**GOAL OF THE EXERCISE**
Apart from the pictures, please restate every entry below exactly.

**DATA SUPPLIED**
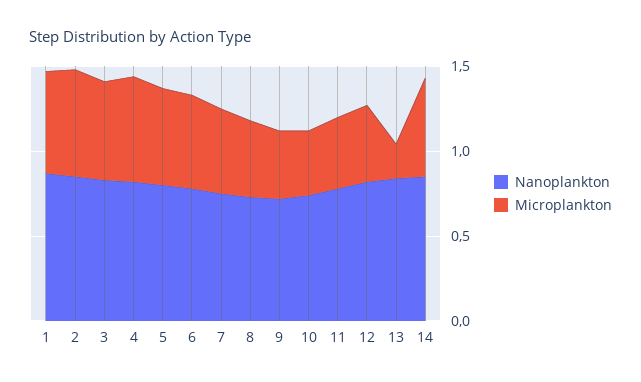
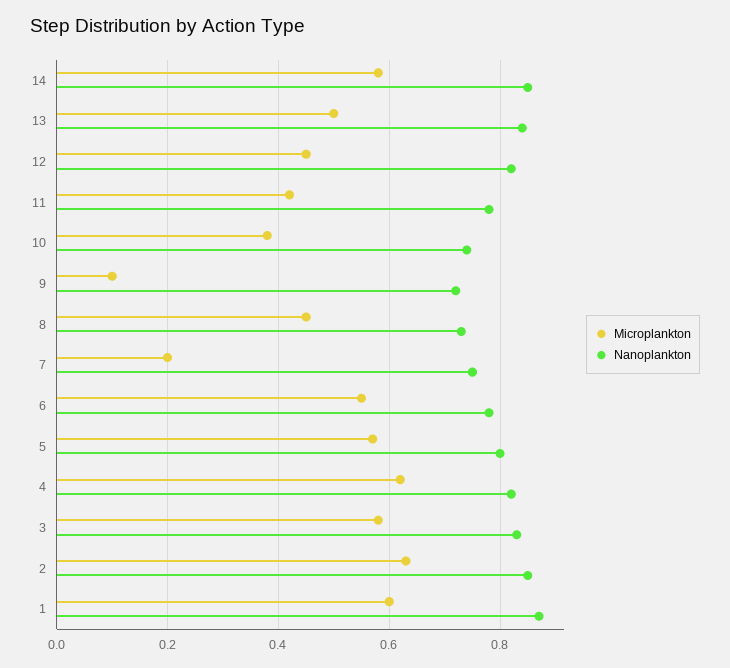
  {
    "Nanoplankton": {
      "1": 0.85,
      "2": 0.85,
      "3": 0.85,
      "4": 0.8,
      "5": 0.8,
      "6": 0.8,
      "7": 0.75,
      "8": 0.75,
      "9": 0.7,
      "10": 0.75,
      "11": 0.8,
      "12": 0.8,
      "13": 0.85,
      "14": 0.85
    },
    "Microplankton": {
      "1": 0.6,
      "2": 0.65,
      "3": 0.6,
      "4": 0.6,
      "5": 0.55,
      "6": 0.55,
-     "7": 0.5,
+     "7": 0.2,
      "8": 0.45,
-     "9": 0.4,
+     "9": 0.1,
      "10": 0.4,
      "11": 0.4,
      "12": 0.45,
-     "13": 0.2,
+     "13": 0.5,
      "14": 0.6
    }
  }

**OUTPUT OF THE TASK**
  {
    "Nanoplankton": {
      "1": 0.85,
      "2": 0.85,
      "3": 0.85,
      "4": 0.8,
      "5": 0.8,
      "6": 0.8,
      "7": 0.75,
      "8": 0.75,
      "9": 0.7,
      "10": 0.75,
      "11": 0.8,
      "12": 0.8,
      "13": 0.85,
      "14": 0.85
    },
    "Microplankton": {
      "1": 0.6,
      "2": 0.65,
      "3": 0.6,
      "4": 0.6,
      "5": 0.55,
      "6": 0.55,
-     "7": 0.5,
+     "7": 0.2,
      "8": 0.45,
-     "9": 0.4,
+     "9": 0.1,
      "10": 0.4,
      "11": 0.4,
      "12": 0.45,
-     "13": 0.2,
+     "13": 0.5,
      "14": 0.6
    }
  }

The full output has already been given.